Data –
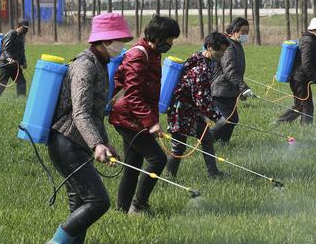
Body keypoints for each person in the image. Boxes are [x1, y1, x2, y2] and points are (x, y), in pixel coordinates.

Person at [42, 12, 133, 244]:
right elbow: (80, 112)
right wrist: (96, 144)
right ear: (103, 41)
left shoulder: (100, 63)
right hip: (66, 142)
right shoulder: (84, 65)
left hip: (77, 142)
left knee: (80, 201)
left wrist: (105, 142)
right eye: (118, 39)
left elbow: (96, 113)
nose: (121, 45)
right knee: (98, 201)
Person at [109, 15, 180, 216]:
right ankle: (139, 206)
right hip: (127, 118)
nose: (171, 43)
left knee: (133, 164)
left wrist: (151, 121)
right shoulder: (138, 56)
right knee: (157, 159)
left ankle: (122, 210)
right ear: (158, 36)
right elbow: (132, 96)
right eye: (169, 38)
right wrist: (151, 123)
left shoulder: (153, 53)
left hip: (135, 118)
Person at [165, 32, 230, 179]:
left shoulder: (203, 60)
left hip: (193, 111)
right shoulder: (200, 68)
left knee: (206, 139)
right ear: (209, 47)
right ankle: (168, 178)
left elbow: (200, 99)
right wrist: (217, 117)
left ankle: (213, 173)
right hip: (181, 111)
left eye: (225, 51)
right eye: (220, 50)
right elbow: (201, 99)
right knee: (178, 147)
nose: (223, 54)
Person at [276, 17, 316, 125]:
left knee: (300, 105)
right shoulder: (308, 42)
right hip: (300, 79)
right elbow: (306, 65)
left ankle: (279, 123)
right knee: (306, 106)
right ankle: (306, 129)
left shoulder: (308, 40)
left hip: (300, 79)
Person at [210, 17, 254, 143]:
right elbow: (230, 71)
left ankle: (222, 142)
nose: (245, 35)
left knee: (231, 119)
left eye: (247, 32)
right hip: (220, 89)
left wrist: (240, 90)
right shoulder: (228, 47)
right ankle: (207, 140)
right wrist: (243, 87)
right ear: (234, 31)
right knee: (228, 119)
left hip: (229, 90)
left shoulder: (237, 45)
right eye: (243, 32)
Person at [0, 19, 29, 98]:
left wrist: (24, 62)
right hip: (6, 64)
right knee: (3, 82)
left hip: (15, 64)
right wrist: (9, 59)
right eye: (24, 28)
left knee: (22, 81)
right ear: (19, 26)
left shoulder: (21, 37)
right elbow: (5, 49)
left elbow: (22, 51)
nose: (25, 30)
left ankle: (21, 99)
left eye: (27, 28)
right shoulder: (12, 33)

* * *

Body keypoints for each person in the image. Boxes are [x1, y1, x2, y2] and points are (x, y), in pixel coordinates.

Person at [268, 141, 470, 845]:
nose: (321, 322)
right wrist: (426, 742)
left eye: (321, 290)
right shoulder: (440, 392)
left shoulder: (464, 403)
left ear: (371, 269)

What you should do –
For the listing above, print only the lines starting at the line containing "left wrist: (151, 121)" and ending at the line containing "right shoulder: (228, 47)", exactly, both included.

Solution –
left wrist: (151, 121)
right shoulder: (138, 56)
right knee: (157, 159)
left ankle: (122, 210)
right ear: (158, 36)
right elbow: (132, 96)
right eye: (169, 38)
right wrist: (151, 123)
left shoulder: (153, 53)
left hip: (135, 118)
Person at [165, 32, 230, 179]:
left shoulder: (203, 60)
left hip: (193, 111)
right shoulder: (200, 68)
left knee: (206, 139)
right ear: (209, 47)
right ankle: (168, 178)
left elbow: (200, 99)
right wrist: (217, 117)
left ankle: (213, 173)
right hip: (181, 111)
left eye: (225, 51)
right eye: (220, 50)
right elbow: (201, 99)
right knee: (178, 147)
nose: (223, 54)
Person at [276, 17, 316, 125]:
left knee: (300, 105)
right shoulder: (308, 42)
right hip: (300, 79)
right elbow: (306, 65)
left ankle: (279, 123)
right knee: (306, 106)
right ankle: (306, 129)
left shoulder: (308, 40)
left hip: (300, 79)
Person at [210, 17, 254, 143]:
right elbow: (230, 71)
left ankle: (222, 142)
nose: (245, 35)
left knee: (231, 119)
left eye: (247, 32)
right hip: (220, 89)
left wrist: (240, 90)
right shoulder: (228, 47)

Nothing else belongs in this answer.